A few years ago in university, I took a distributed networking class, where we break a big problem down into smaller chunks and send those work chunks out to a computer network (30 machines) to work on. Each computer would do a little bit of work and send the results back. I had a brilliant idea: I'd break the work down into really tiny chunks and send them all out. Computers can do small things really fast, right? Wrong. I had a benchmark for how long it would take a single computer to accomplish all of the work (~2 minutes). When I used my scheme, it took 5 minutes or so for 30 computers to complete. Why? Because every single microscopic task came with overhead costs. I had to create the task on my master computer, send it out across the network, the computers accomplish the task and return the results over the network. The cost of creating and distributing the work was more expensive than the work itself. So, I turned my "work" chunks into much larger chunks. Suddenly, I was able to compute all of my stuff in 10 seconds. That was an unintuitive surprise for me which only makes more sense in hindsight.

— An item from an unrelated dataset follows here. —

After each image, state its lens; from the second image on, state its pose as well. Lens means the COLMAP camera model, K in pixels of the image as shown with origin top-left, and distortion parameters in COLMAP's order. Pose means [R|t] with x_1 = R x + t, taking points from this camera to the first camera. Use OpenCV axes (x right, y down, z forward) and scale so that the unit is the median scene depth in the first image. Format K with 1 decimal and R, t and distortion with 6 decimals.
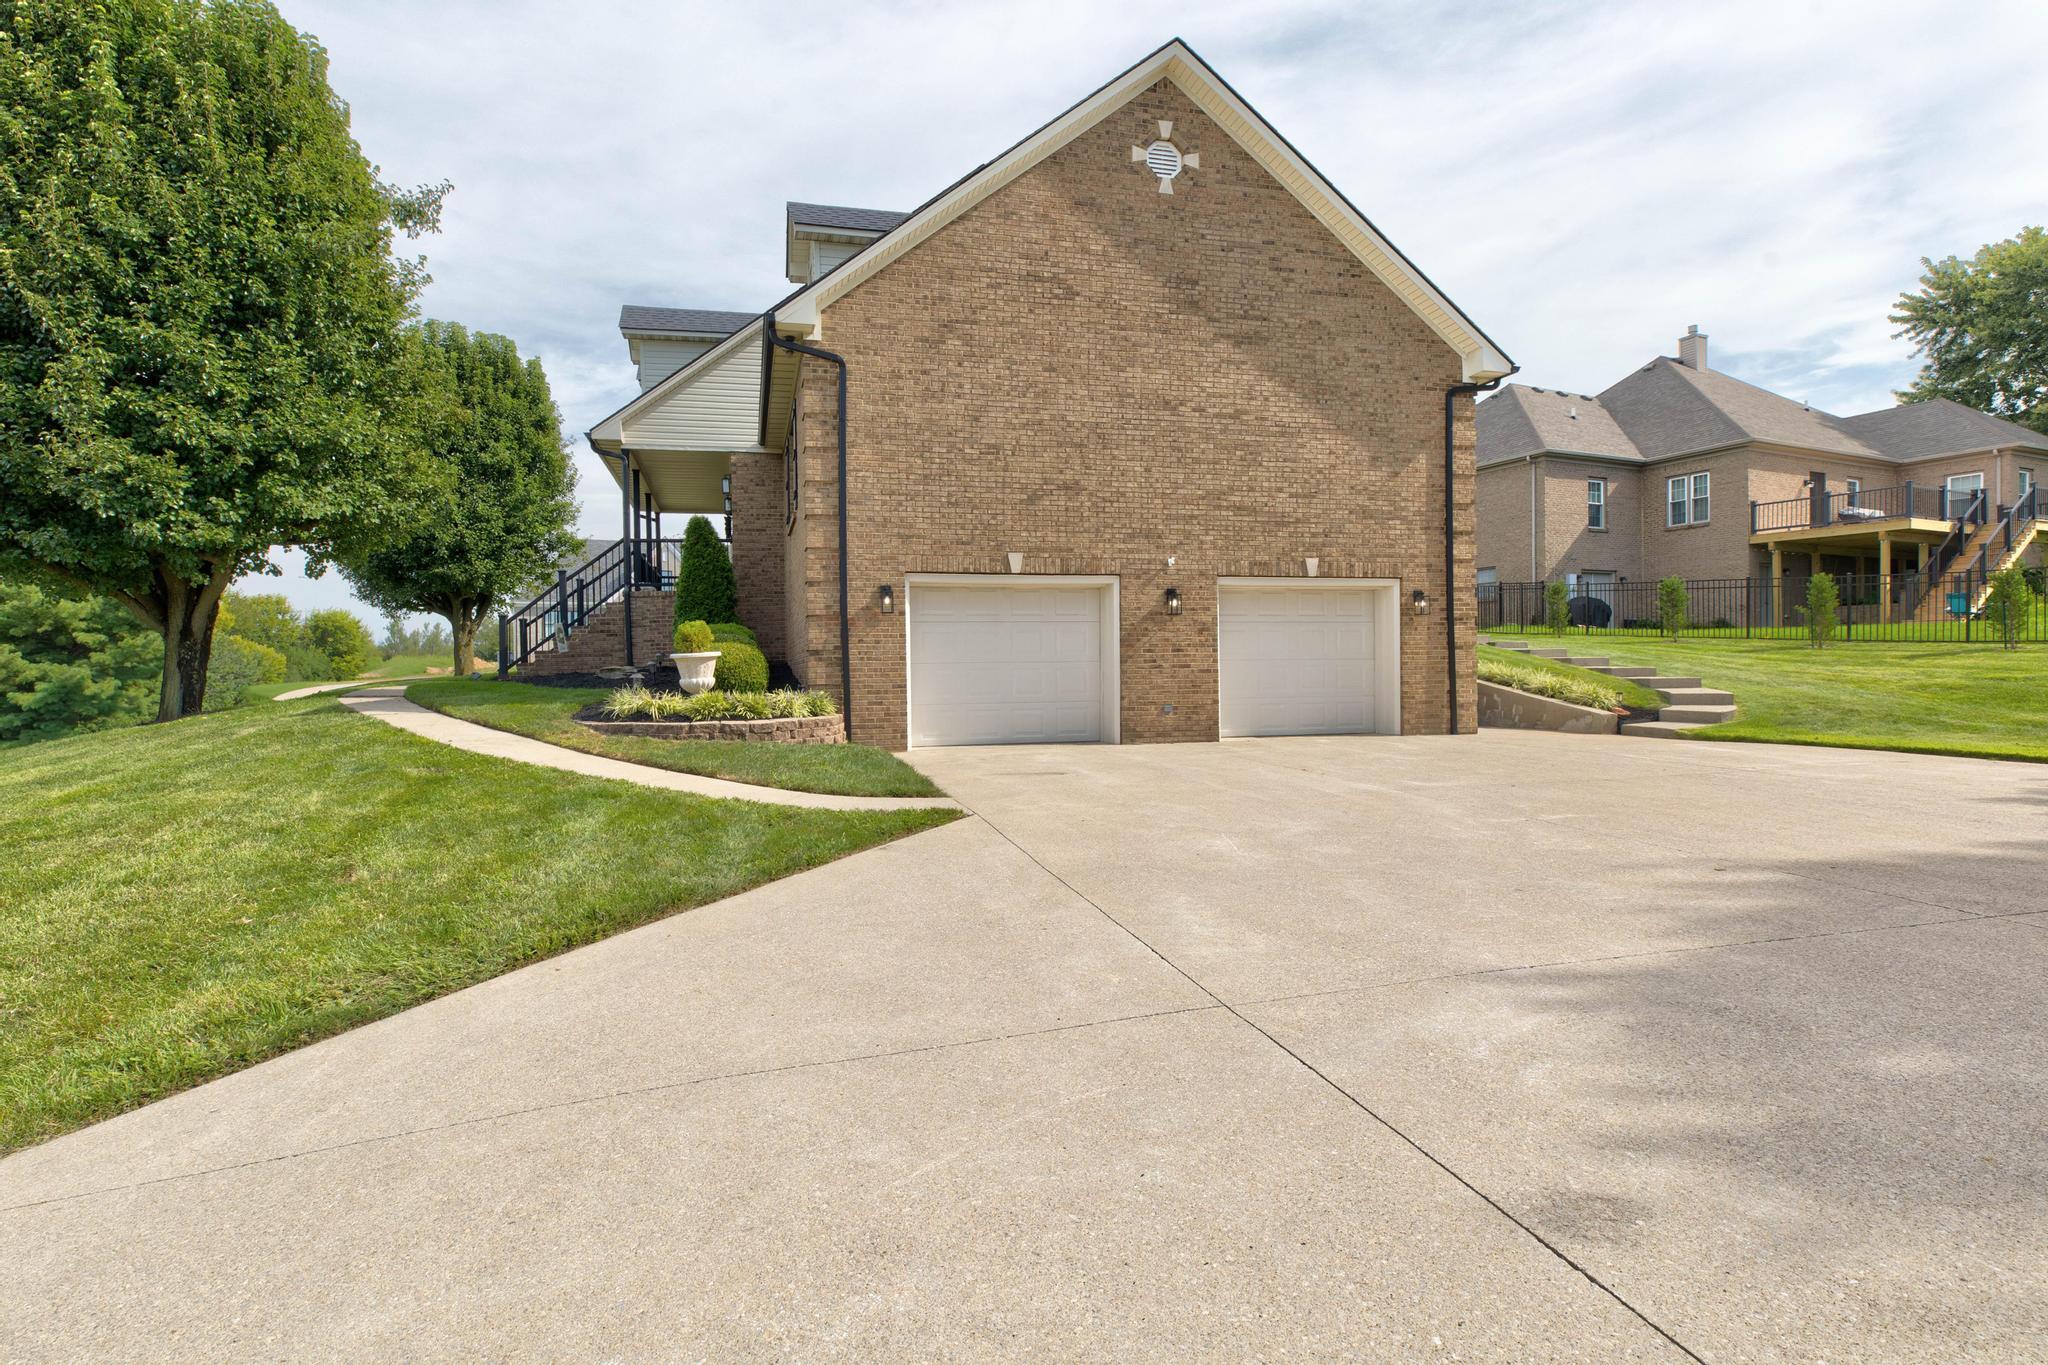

In your case, you are trying to divide up 40,000 microscopic tasks and distribute them across X number of processor cores. You're going to be at the mercy of the OS thread scheduler. You're going to have overhead costs. Chances are, whatever cost savings you're imagining you'll get are probably going to hinder performance a lot more (especially considering that each thread will take a context switch and require loading data to and from the CPU cache and RAM). Will it work? Who knows. Don't listen to any of us, try it out and measure it and see for yourself. Hard metrics data is going to give you a 100% definitive answer and can tell you if your optimizations actually have an effect on performance.